= Sex characteristics (legal term) =

Legal term

In law, sex characteristic refers to an attribute defined for the purposes of protecting individuals from discrimination due to their sexual features. The attribute of sex characteristics was first defined in national law in Malta in 2015. The legal term has since been adopted by United Nations, European, and Asia-Pacific institutions, and in a 2017 update to the Yogyakarta Principles on the application of international human rights law in relation to sexual orientation, gender identity, gender expression and sex characteristics.

== Physical attributes ==

Physical sex characteristics include primary sex characteristics and secondary sex characteristics. A primary sexual characteristic, as narrowly defined, is any anatomical part of the body involved in sexual reproduction and constituting the reproductive system in a complex organism, especially the external sex organs; the external sex organs are also commonly referred to as the genitalia or genitals. Secondary sex characteristics are features that appear at sexual development / sexual maturity in any animal species (including humans), especially the sexually dimorphic phenotypic traits that distinguish the sexes of a species, but that, unlike the sex organs, are not directly part of the reproductive system.

== Legal attribute ==

Sex characteristics is a term used in law and in human rights frameworks. The term was first used in Malta in 2015, when the country enacted legal protections from discrimination and forced medical procedures on grounds of sex characteristics. The Gender Identity, Gender Expression and Sex Characteristics Act defined sex characteristics as:

"sex characteristics" refers to the chromosomal, gondal and anatomical features of a person, which include primary characteristics such as reproductive organs and genitalia and/or in chromosomal structures and hormones; and secondary characteristics such as muscle mass, hair distribution, breasts and/or structure.

In November 2017, the Yogyakarta Principles were expanded to include new principles and new attributes of sex characteristics and gender identity. The supplement noted that the new "explicit ground for protection from violations of human rights has evolved in international jurisprudence". Sex characteristics is defined as:

UNDERSTANDING 'sex characteristics' as each person's physical features relating to sex, including genitalia and other sexual and reproductive anatomy, chromosomes, hormones, and secondary physical features emerging from puberty.

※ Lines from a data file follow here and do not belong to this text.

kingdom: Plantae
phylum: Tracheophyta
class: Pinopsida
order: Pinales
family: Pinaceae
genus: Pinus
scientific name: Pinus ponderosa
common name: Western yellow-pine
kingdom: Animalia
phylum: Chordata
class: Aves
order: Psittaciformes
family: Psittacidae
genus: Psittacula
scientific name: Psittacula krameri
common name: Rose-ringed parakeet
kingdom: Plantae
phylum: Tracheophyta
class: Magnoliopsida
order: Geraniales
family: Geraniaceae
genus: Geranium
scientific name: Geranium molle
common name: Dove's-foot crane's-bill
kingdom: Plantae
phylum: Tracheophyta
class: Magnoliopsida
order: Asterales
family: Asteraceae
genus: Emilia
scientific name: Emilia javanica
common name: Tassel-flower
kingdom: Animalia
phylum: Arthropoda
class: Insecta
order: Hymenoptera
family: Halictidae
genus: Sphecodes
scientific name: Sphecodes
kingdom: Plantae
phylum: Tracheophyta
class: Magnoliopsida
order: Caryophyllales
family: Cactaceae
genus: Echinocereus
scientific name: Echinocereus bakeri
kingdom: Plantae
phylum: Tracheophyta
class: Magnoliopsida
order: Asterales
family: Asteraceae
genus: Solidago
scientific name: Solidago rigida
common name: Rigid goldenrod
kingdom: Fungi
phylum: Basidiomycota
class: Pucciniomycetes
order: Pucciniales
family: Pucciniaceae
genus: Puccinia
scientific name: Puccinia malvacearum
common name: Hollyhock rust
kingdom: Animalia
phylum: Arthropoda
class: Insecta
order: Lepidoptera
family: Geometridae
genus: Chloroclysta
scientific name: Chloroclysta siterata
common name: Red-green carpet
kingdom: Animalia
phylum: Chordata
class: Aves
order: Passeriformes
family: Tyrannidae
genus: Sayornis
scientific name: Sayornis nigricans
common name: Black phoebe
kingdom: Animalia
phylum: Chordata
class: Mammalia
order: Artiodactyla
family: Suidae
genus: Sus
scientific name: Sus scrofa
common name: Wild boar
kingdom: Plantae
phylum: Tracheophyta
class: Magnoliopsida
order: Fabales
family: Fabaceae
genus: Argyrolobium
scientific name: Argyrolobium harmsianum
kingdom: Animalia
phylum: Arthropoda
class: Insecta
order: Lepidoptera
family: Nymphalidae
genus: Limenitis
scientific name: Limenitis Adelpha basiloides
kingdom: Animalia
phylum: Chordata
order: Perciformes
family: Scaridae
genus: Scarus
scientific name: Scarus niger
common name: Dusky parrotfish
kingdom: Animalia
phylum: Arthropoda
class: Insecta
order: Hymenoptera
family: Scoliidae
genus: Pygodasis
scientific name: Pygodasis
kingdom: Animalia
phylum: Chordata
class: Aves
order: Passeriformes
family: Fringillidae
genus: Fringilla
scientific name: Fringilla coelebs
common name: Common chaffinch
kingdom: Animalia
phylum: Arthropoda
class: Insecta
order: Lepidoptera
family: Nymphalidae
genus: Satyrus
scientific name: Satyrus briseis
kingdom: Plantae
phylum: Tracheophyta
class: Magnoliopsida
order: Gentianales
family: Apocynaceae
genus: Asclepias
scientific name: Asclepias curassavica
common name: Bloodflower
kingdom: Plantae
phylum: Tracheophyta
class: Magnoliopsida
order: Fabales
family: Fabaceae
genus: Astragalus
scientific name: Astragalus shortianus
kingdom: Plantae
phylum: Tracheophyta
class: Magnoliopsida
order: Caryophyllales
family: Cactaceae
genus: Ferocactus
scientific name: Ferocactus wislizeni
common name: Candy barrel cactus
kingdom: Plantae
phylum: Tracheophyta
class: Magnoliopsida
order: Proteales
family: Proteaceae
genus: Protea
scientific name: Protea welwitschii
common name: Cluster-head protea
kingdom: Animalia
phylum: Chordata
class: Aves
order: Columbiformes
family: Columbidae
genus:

In 2015, the Fundamental Rights Agency published a comparative legal analysis on protection against discrimination on grounds of sexual orientation, gender identity and sex characteristics in the EU.

In 2016, the Asia Pacific Forum of National Human Rights Institutions (AFP) manual on Promoting and Protecting Human Rights in relation to Sexual Orientation, Gender Identity and Sex Characteristics. The document provides an analysis of human rights issues, including the rights to physical integrity, non-discrimination, effective remedies and redress, and recognition before the law.

=== Intersex people ===

The Maltese Act that introduced the term was widely welcomed internationally by civil society organizations as it offered protections to intersex people for the first time. The Act was later followed by a report by the Commissioner for Human Rights of the Council of Europe that recognized that sex characteristics are distinct from a person's sexual orientation and gender identity.

In a wide-ranging analysis on intersex human rights and health issues, the Council of Europe published an Issue Paper entitled Human rights and intersex people in May 2015. In the Issue Paper, the Council's Commissioner for Human Rights recommended that Member States of the Council of Europe protect intersex citizens on grounds of "sex characteristics", or otherwise protect intersex persons on grounds of sex or gender:

National equal treatment and hate crime legislation should be reviewed to ensure that it protects intersex people. Sex characteristics should be included as a specific ground in equal treatment and hate crime legislation or, at least, the ground of sex/gender should be authoritatively interpreted to include sex characteristics as prohibited grounds of discrimination. (page 9)

In 2015, the United Nations published a fact sheet using the term sex characteristics to define intersex:

Intersex people are born with sex characteristics (including genitals, gonads and chromosome patterns) that do not fit typical binary notions of male or female bodies.

This was followed by a public statement by UN and regional human rights experts in 2016 utilizing a similar definition. In September 2015, Zeid Ra'ad Zeid Al-Hussein, the United Nations High Commissioner for Human Rights, opened an Expert meeting on ending human rights violations against intersex persons stating:

All human beings are born equal in dignity and rights. Those foundational, bedrock principles of universality and equality mean that all of us, without exception, and regardless of our sex characteristics, are equally entitled to the protections of international human rights law.

In 2017, Amnesty International published a report condemning "non-emergency, invasive and irreversible medical treatment with harmful effects" on children born with variations of sex characteristics in Germany and Denmark. It found that surgeries take place with limited psychosocial support, based on gender stereotypes, but without firm evidence. Amnesty International reported that "there are no binding guidelines for the treatment of intersex children".